Tra i risultati più rilevanti della serata figura Lucian Freud, con il ritratto di Sue Tilley venduto per 29,3 milioni di sterline (34 milioni di euro; 38,5 milioni di dollari). A seguire, Amedeo Modigliani ha raggiunto 48,2 milioni di sterline (56,4 milioni di euro; 63,5 milioni di dollari) con Nu Assis au Collier (1917–18), diventando il lotto più alto della vendita. Sempre nella collezione Lewis, Gustav Klimt ha ottenuto 36,2 milioni di sterline (42 milioni di euro; 47,6 milioni di dollari) con Bildnis Gertrud Loew (Gertha Felsőványi) (1902), aggiudicato a un collezionista asiatico.

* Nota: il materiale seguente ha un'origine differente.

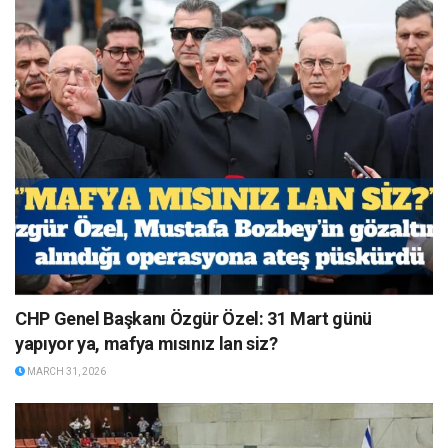
CHP Genel Başkanı Özgür Özel: 31 Mart günü
yapıyor ya, mafya mısınız lan siz?
MARCH 31, 2026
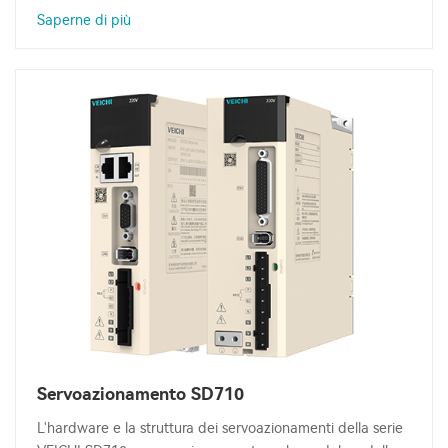
Saperne di più
Servoazionamento SD710
L'hardware e la struttura dei servoazionamenti della serie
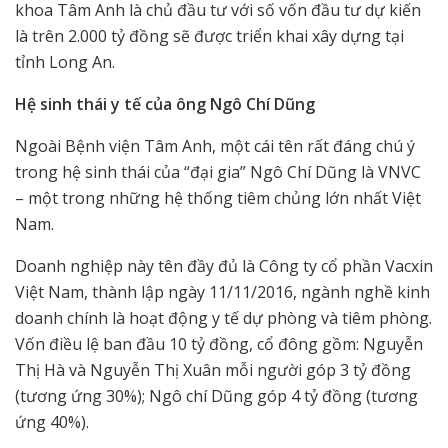
khoa Tâm Anh là chủ đầu tư với số vốn đầu tư dự kiến
là trên 2.000 tỷ đồng sẽ được triển khai xây dựng tại
tỉnh Long An.
Hệ sinh thái y tế của ông Ngô Chí Dũng
Ngoài Bệnh viện Tâm Anh, một cái tên rất đáng chú ý
trong hệ sinh thái của “đại gia” Ngô Chí Dũng là VNVC
– một trong những hệ thống tiêm chủng lớn nhất Việt
Nam.
Doanh nghiệp này tên đầy đủ là Công ty cổ phần Vacxin
Việt Nam, thành lập ngày 11/11/2016, ngành nghề kinh
doanh chính là hoạt động y tế dự phòng và tiêm phòng.
Vốn điều lệ ban đầu 10 tỷ đồng, cổ đông gồm: Nguyễn
Thị Hà và Nguyễn Thị Xuân mỗi người góp 3 tỷ đồng
(tương ứng 30%); Ngô chí Dũng góp 4 tỷ đồng (tương
ứng 40%).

La seconda parte della serata ha mostrato un ritmo più lento rispetto all’avvio della vendita, pur mantenendo risultati importanti. Marlow Moss ha stabilito un record personale con White, Yellow and Black, venduto per 1,2 milioni di sterline (1,5 milioni di euro; 1,5 milioni di dollari). Un lavoro su carta di Mark Rothko del 1959 ha raggiunto 9 milioni di sterline (10 milioni di euro; 11,9 milioni di dollari). Il momento più alto della sessione è arrivato con Claude Monet e Nymphéas (1907), aggiudicato per 40,8 milioni di sterline (46 milioni di euro; 54 milioni di dollari), in linea con la stima massima. La parte finale della serata ha registrato un rallentamento del ritmo delle offerte. Banksy ha raggiunto 6,4 milioni di sterline (7,1 milioni di euro; 8,5 milioni di dollari) con Love Is In The Air (2011). Il quadro complessivo della doppia asta conferma dunque una fase di selettività del mercato, con una domanda concentrata su opere con forte provenienza, riconoscibilità storica e scarsità sul mercato.